In a newsletter to supporters, Kansans for Life outlined possible steps forward for combating abortion in Kansas after the amendment’s failure, including additional resources for crisis pregnancy centers, laws protecting “abortion survivors” and support for candidates who would support anti-abortion judges.

“The pro-life movement has faithfully fought battles on many fronts for 50 years and nothing — not even a bad election night — will weaken our resolve,” the newsletter said.

State Rep. Brenda Landwehr, a Wichita Republican and chair of the House Health and Human Services Committee, said anti-abortion lawmakers had discussed increasing funding to Kansas’ existing pregnancy maintenance initiative fund and making adoptions easier in the state.

However, Landwehr said she couldn’t see what could be gained from the recount.

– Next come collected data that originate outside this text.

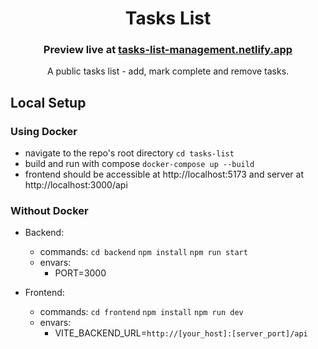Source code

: <h1 align="center">Tasks List</h1>
<h3 align="center">Preview live at <a href="https://tasks-list-management.netlify.app/">tasks-list-management.netlify.app</a></h1>

<p align="center">
A public tasks list - add, mark complete and remove tasks.
</p>

## Local Setup

### Using Docker

- navigate to the repo's root directory `cd tasks-list`
- build and run with compose `docker-compose up --build`
- frontend should be accessible at http://localhost:5173 and server at http://localhost:3000/api

### Without Docker

- Backend:

  - commands:
    `cd backend`
    `npm install`
    `npm run start`
  - envars:
    - PORT=3000

- Frontend:

  - commands:
    `cd frontend`
    `npm install`
    `npm run dev`
  - envars:
    - VITE_BACKEND_URL=`http://[your_host]:[server_port]/api`

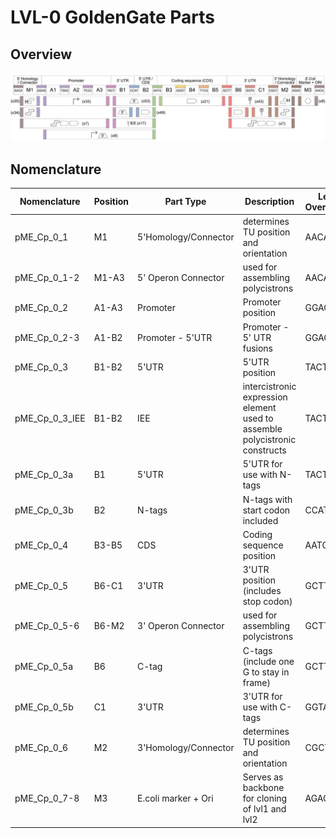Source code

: # LVL-0 GoldenGate Parts

## Overview
![MoClo Overview](../../images/parts/pME_Cp_0/moclo_overview.png)

## Nomenclature
| Nomenclature | Position | Part Type | Description | Left Overhang | Right Overhang | 
|--------------|----------|-----------|-------------|---------------|----------------|
| pME_Cp_0_1 | M1 | 5'Homology/Connector | determines TU position and orientation | AACA | GGAG | 
| pME_Cp_0_1-2 | M1-A3 | 5' Operon Connector | used for assembling polycistrons | AACA | TACT |
| pME_Cp_0_2 | A1-A3 | Promoter | Promoter position | GGAG | TACT |
| pME_Cp_0_2-3 | A1-B2 | Promoter - 5'UTR | Promoter - 5' UTR fusions | GGAG | AATG |
| pME_Cp_0_3 | B1-B2 | 5'UTR | 5'UTR position | TACT | AATG |
| pME_Cp_0_3_IEE | B1-B2 | IEE | intercistronic expression element used to assemble polycistronic constructs | TACT | AATG |
| pME_Cp_0_3a | B1 | 5'UTR | 5'UTR for use with N-tags | TACT | CCAT |
| pME_Cp_0_3b | B2 | N-tags | N-tags with start codon included | CCAT | AATG |
| pME_Cp_0_4 | B3-B5 | CDS | Coding sequence position | AATG | GCTT |
| pME_Cp_0_5 | B6-C1 | 3'UTR | 3'UTR position (includes stop codon) | GCTT | CGCT |
| pME_Cp_0_5-6 | B6-M2 | 3' Operon Connector | used for assembling polycistrons | GCTT | AGAC |
| pME_Cp_0_5a | B6 | C-tag | C-tags (include one G to stay in frame) | GCTT | GGTA |
| pME_Cp_0_5b | C1 | 3'UTR | 3'UTR for use with C-tags | GGTA | CGCT |
| pME_Cp_0_6 | M2 | 3'Homology/Connector | determines TU position and orientation | CGCT | AGAC |
| pME_Cp_0_7-8 | M3 | E.coli marker + Ori | Serves as backbone for cloning of lvl1 and lvl2 | AGAC | AACA |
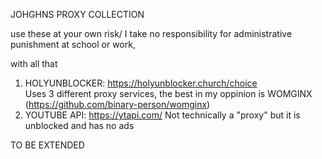 JOHGHNS PROXY COLLECTION

use these at your own risk/ I take no responsibility for administrative punishment at school or work,

with all that

1. HOLYUNBLOCKER: https://holyunblocker.church/choice  
    Uses 3 different proxy services, the best in my oppinion is WOMGINX (https://github.com/binary-person/womginx) 
2. YOUTUBE API: https://ytapi.com/
    Not technically a "proxy" but it is unblocked and has no ads


TO BE EXTENDED 
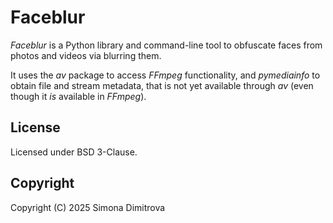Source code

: # Faceblur
_Faceblur_ is a Python library and command-line tool to obfuscate
faces from photos and videos via blurring them.

It uses the _av_ package to access _FFmpeg_ functionality, and _pymediainfo_
to obtain file and stream metadata, that is not yet available through _av_
(even though it _is_ available in _FFmpeg_).

## License
Licensed under BSD 3-Clause.

## Copyright
Copyright (C) 2025 Simona Dimitrova
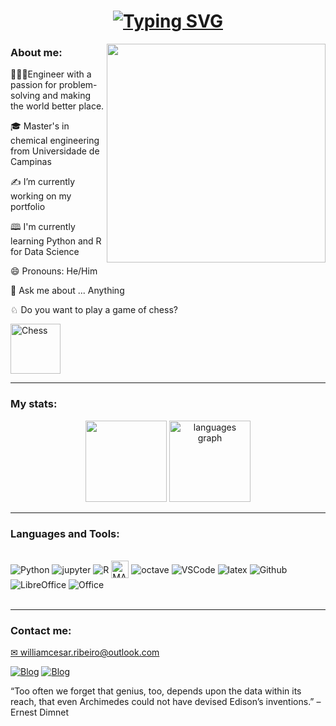 <h1 align="center">
  <a href="https://git.io/typing-svg"><img src="https://readme-typing-svg.herokuapp.com?font=Roboto&size=24&pause=1000&color=164ef7&center=true&vCenter=true&width=435&lines=Hello+World!+%F0%9F%8C%8E;Welcome+to+my+page%2C+I%E2%80%99m+William" alt="Typing SVG" /></a>
</h1>

<img align="right" height="350" src="https://64.media.tumblr.com/d98c7e0c53e1aaa8521ddcb31a421373/tumblr_nbyrlaLLDw1s141c3o1_r1_400.gif"  />

### <h3 align="left">About me:</h2>

 <p align="left">👨🏻‍🔬Engineer with a passion for problem-solving and making the world better place. 
 <p align="left">🎓 Master's in chemical engineering from Universidade de Campinas</p>
 <p align="left">✍ I’m currently working on my portfolio</p>
 <p align="left">🕮 I'm currently learning Python and R for Data Science</p>
 <p align="left">😄 Pronouns: He/Him</p>
 <p align="left">💬 Ask me about ... Anything</p>
 <p align="left">♘ Do you want to play a game of chess? 
 
  [<img alt="Chess" width="80" src="https://preview.redd.it/fd50cxqm4nl71.png?width=640&crop=smart&auto=webp&s=ddecdca190d6ff782bce6fccbe57efcb7084e7d2" />](https://www.chess.com/member/williamcesar)</p>

 ---
 
### My stats:

<div align="center">
  <img src="https://github-readme-stats.vercel.app/api?username=willc127&show_icons=true&theme=transparent" height="130"/>
  <img src="https://github-readme-stats.vercel.app/api/top-langs?locale=en&hide_title=false&layout=compact&card_width=250&langs_count=5&theme=transparent&hide_border=false&username=willc127" height="130" alt="languages graph"  />
</div>

---

### Languages and Tools:

<div style="display: inline_block"><br/>

<img align="center" alt="Python" src="https://img.shields.io/badge/python-3670A0?style=for-the-badge&logo=python&logoColor=ffdd54"/>
<img align="center" alt="jupyter" src="https://img.shields.io/badge/jupyter-%23FA0F00.svg?style=for-the-badge&logo=jupyter&logoColor=white)"/>
<img align="center" alt="R" src="https://img.shields.io/badge/r-%23276DC3.svg?style=for-the-badge&logo=r&logoColor=white"/>
<img align="center" alt="MATLAB"  height="28" src="https://uwaterloo.ca/mechanical-mechatronics-engineering-information-technology/sites/default/files/uploads/images/matlab-logo_0.jpg"/>
<img align="center" alt="octave" src="https://img.shields.io/badge/OCTAVE-darkblue?style=for-the-badge&logo=octave&logoColor=fcd683)"/>
<img align="center" alt="VSCode" src="https://img.shields.io/badge/VSCode-0078D4?style=for-the-badge&logo=visual%20studio%20code&logoColor=white"/>
<img align="center" alt="latex" src="https://img.shields.io/badge/latex-%23008080.svg?style=for-the-badge&logo=latex&logoColor=white)"/>
<img align="center" alt="Github" src="https://img.shields.io/badge/github-%23121011.svg?style=for-the-badge&logo=github&logoColor=white)"/>
<img align="center" alt="LibreOffice" src="https://img.shields.io/badge/LibreOffice-%2318A303?style=for-the-badge&logo=LibreOffice&logoColor=white)"/>
<img align="center" alt="Office" src="https://img.shields.io/badge/Microsoft_Office-D83B01?style=for-the-badge&logo=microsoft-office&logoColor=white"/>
</div><br/>

---

### <h3 align="left">Contact me:</h2>

<p align="left"><a href="mailto:williamcesar.ribeiro@outlook.com">✉ williamcesar.ribeiro@outlook.com</a></p>


[![Blog](https://img.shields.io/badge/LinkedIn-0077B5?style=for-the-badge&logo=linkedin&logoColor=white)](https://www.linkedin.com/in/william-cesar-1a0ab187/)
[![Blog](https://img.shields.io/static/v1?message=Instagram&logo=instagram&label=&color=E4405F&logoColor=white&labelColor=&style=for-the-badge)](https://www.instagram.com/willc127/)

“Too often we forget that genius, too, depends upon the data within its reach, that even Archimedes could not have devised Edison’s inventions.” – Ernest Dimnet
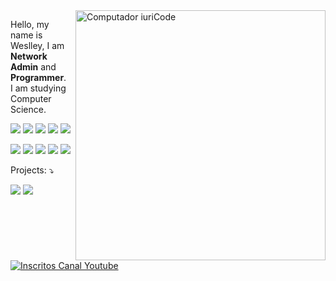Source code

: <img src="https://raw.githubusercontent.com/MicaelliMedeiros/micaellimedeiros/master/image/computer-illustration.png" min-width="400px" max-width="400px" width="400px" align="right" alt="Computador iuriCode">

<p align="left">
  Hello, my name is Weslley, I am <strong>Network Admin</strong> and <strong>Programmer</strong>.<br>I am studying Computer Science.
</p>

<p align="left">
  <img src="https://img.shields.io/badge/JavaScript-323330?style=for-the-badge&logo=javascript&logoColor=F7DF1E">
  <img src="https://img.shields.io/badge/Node.js-43853D?style=for-the-badge&logo=node.js&logoColor=white">
  <img src="https://img.shields.io/badge/C-00599C?style=for-the-badge&logo=c&logoColor=white">
  <img src="https://img.shields.io/badge/PHP-777BB4?style=for-the-badge&logo=php&logoColor=white">
  <img src="https://img.shields.io/badge/Python-14354C?style=for-the-badge&logo=python&logoColor=white">
</p>

<p align="left">
  <img src="https://img.shields.io/badge/Zabbix-%23f01742.svg?&style=for-the-badge&logo=zabbix&logoColor=white"/>
  <img src="https://img.shields.io/badge/docker%20-%230db7ed.svg?&style=for-the-badge&logo=docker&logoColor=white"/>
  <img src="https://img.shields.io/badge/ansible%20-%231A1918.svg?&style=for-the-badge&logo=ansible&logoColor=white"/>
  <img src="https://img.shields.io/badge/terraform%20-%235835CC.svg?&style=for-the-badge&logo=terraform&logoColor=white"/>
  <img src="https://img.shields.io/badge/Openstack-%23f01742.svg?&style=for-the-badge&logo=openstack&logoColor=white"/>
</p>

<p align="left">
  Projects: ⤵️
</p>

<p align="left">
  <a href="https://infra.expert" alt="Blog">
  <img src="https://img.shields.io/static/v1?label=Blog&message=Infra%20Antenada&color=232634&style=for-the-badge&logo=ghost&link=https://infra.expert"/></a>

  <a href="https://instagram.com/infraantenada" alt="Instagram">
  <img src="https://img.shields.io/badge/@infraantenada-E4405F?style=for-the-badge&logo=instagram&logoColor=white&link=https://instagram.com/infraantenada"/></a>

  <a href="http://youtube.com/infraantenada?sub_confirmation=1">
    <img alt="Inscritos Canal Youtube" src="https://img.shields.io/youtube/channel/subscribers/UC9YAyen5LMa_o2oeJ5bcmdg?label=INFRAANTENADA&logo=Youtube&style=for-the-badge">
  </a>
</p>  
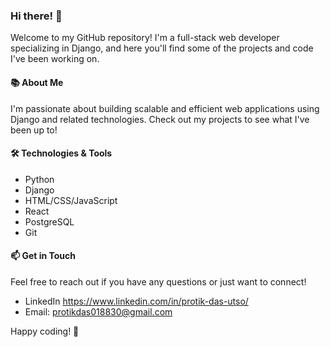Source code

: ### Hi there! 👋

Welcome to my GitHub repository! I'm a full-stack web developer specializing in Django, and here you'll find some of the projects and code I've been working on.


#### 📚 About Me

I'm passionate about building scalable and efficient web applications using Django and related technologies. Check out my projects to see what I've been up to!

#### 🛠️ Technologies & Tools

- Python
- Django
- HTML/CSS/JavaScript
- React
- PostgreSQL
- Git

#### 📫 Get in Touch

Feel free to reach out if you have any questions or just want to connect!

- LinkedIn https://www.linkedin.com/in/protik-das-utso/
- Email: protikdas018830@gmail.com

Happy coding! 🚀
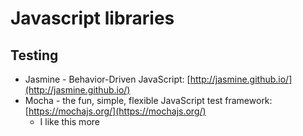 # Javascript libraries
## Testing
* Jasmine - Behavior-Driven JavaScript: [http://jasmine.github.io/](http://jasmine.github.io/)
* Mocha - the fun, simple, flexible JavaScript test framework: [https://mochajs.org/](https://mochajs.org/)
  * I like this more

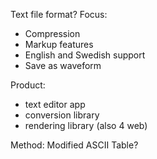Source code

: Text file format?
Focus: 
- Compression
- Markup features
- English and Swedish support
- Save as waveform

Product: 
- text editor app
- conversion library
- rendering library (also 4 web)

Method:
Modified ASCII Table?

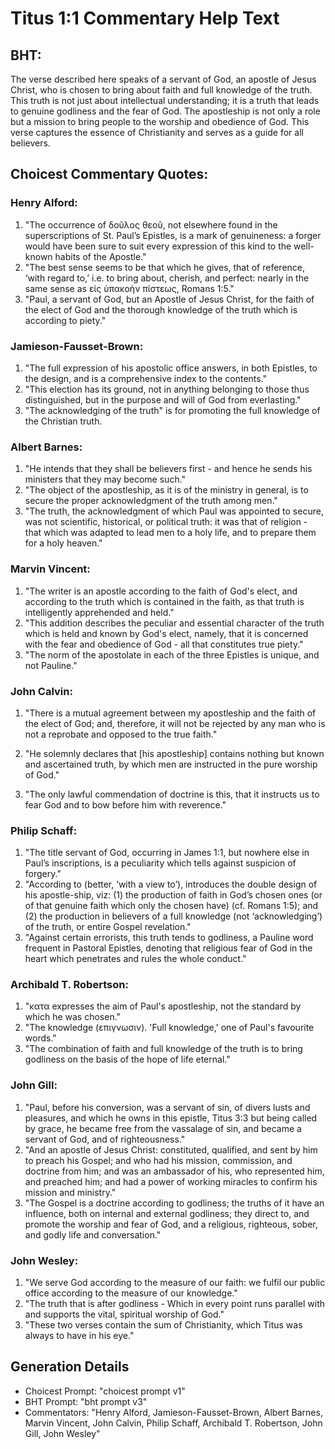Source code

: # Titus 1:1 Commentary Help Text

## BHT:
The verse described here speaks of a servant of God, an apostle of Jesus Christ, who is chosen to bring about faith and full knowledge of the truth. This truth is not just about intellectual understanding; it is a truth that leads to genuine godliness and the fear of God. The apostleship is not only a role but a mission to bring people to the worship and obedience of God. This verse captures the essence of Christianity and serves as a guide for all believers.

## Choicest Commentary Quotes:
### Henry Alford:
1. "The occurrence of δοῦλος θεοῦ, not elsewhere found in the superscriptions of St. Paul’s Epistles, is a mark of genuineness: a forger would have been sure to suit every expression of this kind to the well-known habits of the Apostle."
2. "The best sense seems to be that which he gives, that of reference, ‘with regard to,’ i.e. to bring about, cherish, and perfect: nearly in the same sense as εἰς ὑπακοὴν πίστεως, Romans 1:5."
3. "Paul, a servant of God, but an Apostle of Jesus Christ, for the faith of the elect of God and the thorough knowledge of the truth which is according to piety."

### Jamieson-Fausset-Brown:
1. "The full expression of his apostolic office answers, in both Epistles, to the design, and is a comprehensive index to the contents." 
2. "This election has its ground, not in anything belonging to those thus distinguished, but in the purpose and will of God from everlasting." 
3. "The acknowledging of the truth" is for promoting the full knowledge of the Christian truth.

### Albert Barnes:
1. "He intends that they shall be believers first - and hence he sends his ministers that they may become such."
2. "The object of the apostleship, as it is of the ministry in general, is to secure the proper acknowledgment of the truth among men."
3. "The truth, the acknowledgment of which Paul was appointed to secure, was not scientific, historical, or political truth: it was that of religion - that which was adapted to lead men to a holy life, and to prepare them for a holy heaven."

### Marvin Vincent:
1. "The writer is an apostle according to the faith of God's elect, and according to the truth which is contained in the faith, as that truth is intelligently apprehended and held."
2. "This addition describes the peculiar and essential character of the truth which is held and known by God's elect, namely, that it is concerned with the fear and obedience of God - all that constitutes true piety."
3. "The norm of the apostolate in each of the three Epistles is unique, and not Pauline."

### John Calvin:
1. "There is a mutual agreement between my apostleship and the faith of the elect of God; and, therefore, it will not be rejected by any man who is not a reprobate and opposed to the true faith." 

2. "He solemnly declares that [his apostleship] contains nothing but known and ascertained truth, by which men are instructed in the pure worship of God." 

3. "The only lawful commendation of doctrine is this, that it instructs us to fear God and to bow before him with reverence."

### Philip Schaff:
1. "The title servant of God, occurring in James 1:1, but nowhere else in Paul’s inscriptions, is a peculiarity which tells against suspicion of forgery."
2. "According to (better, ‘with a view to’), introduces the double design of his apostle-ship, viz: (1) the production of faith in God’s chosen ones (or of that genuine faith which only the chosen have) (cf. Romans 1:5); and (2) the production in believers of a full knowledge (not ‘acknowledging’) of the truth, or entire Gospel revelation."
3. "Against certain errorists, this truth tends to godliness, a Pauline word frequent in Pastoral Epistles, denoting that religious fear of God in the heart which penetrates and rules the whole conduct."

### Archibald T. Robertson:
1. "κατα expresses the aim of Paul's apostleship, not the standard by which he was chosen." 
2. "The knowledge (επιγνωσιν). 'Full knowledge,' one of Paul's favourite words."
3. "The combination of faith and full knowledge of the truth is to bring godliness on the basis of the hope of life eternal."

### John Gill:
1. "Paul, before his conversion, was a servant of sin, of divers lusts and pleasures, and which he owns in this epistle, Titus 3:3 but being called by grace, he became free from the vassalage of sin, and became a servant of God, and of righteousness."
2. "And an apostle of Jesus Christ: constituted, qualified, and sent by him to preach his Gospel; and who had his mission, commission, and doctrine from him; and was an ambassador of his, who represented him, and preached him; and had a power of working miracles to confirm his mission and ministry."
3. "The Gospel is a doctrine according to godliness; the truths of it have an influence, both on internal and external godliness; they direct to, and promote the worship and fear of God, and a religious, righteous, sober, and godly life and conversation."

### John Wesley:
1. "We serve God according to the measure of our faith: we fulfil our public office according to the measure of our knowledge."
2. "The truth that is after godliness - Which in every point runs parallel with and supports the vital, spiritual worship of God."
3. "These two verses contain the sum of Christianity, which Titus was always to have in his eye."


## Generation Details
- Choicest Prompt: "choicest prompt v1"
- BHT Prompt: "bht prompt v3"
- Commentators: "Henry Alford, Jamieson-Fausset-Brown, Albert Barnes, Marvin Vincent, John Calvin, Philip Schaff, Archibald T. Robertson, John Gill, John Wesley"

“Some people may want to make it a distraction but it shouldn’t be. That race, that election happened, it’s over with,” she said.

‘Ripe for the picking’

But the recount will reinforce a Democratic talking point that the August vote was just one piece of a broader contest over abortion rights.

“Potentially, this shows to the broader public that these are people who are bringing forward accusations and complaints that are not grounded in reality, without substantive evidence,” said state Sen. Cindy Holscher, an Overland Park Democrat.

Holscher said she wasn’t surprised to see a recount effort materialize — Kansas lawmakers gave a platform for election deniers to spread unfounded claims of fraud during the 2022 session.

The recount, she said, would likely affirm the results. But it underscored Democrats’ task heading into November.

“We have this whole extremist faction that’s the supermajority that’s pretty much detached from their constituents and what the people want. So we have to ensure that we keep sending the message that this is not the direction Kansans want to move into,” Holscher said.

Sharp agreed. Candidates on the right needed to keep the abortion issue alive to energize their base, but it would push away the middle and the left.

“Continuing this conversation just alienates the rest of the people that didn’t vote that way,” Sharp said.

However, she said, it would be incumbent on Democrats to make that point. While Davids has leaned into the abortion issue before and after the vote, Kelly has shied away from it.

“It’s right there. It’s ripe for the picking,” Sharp said.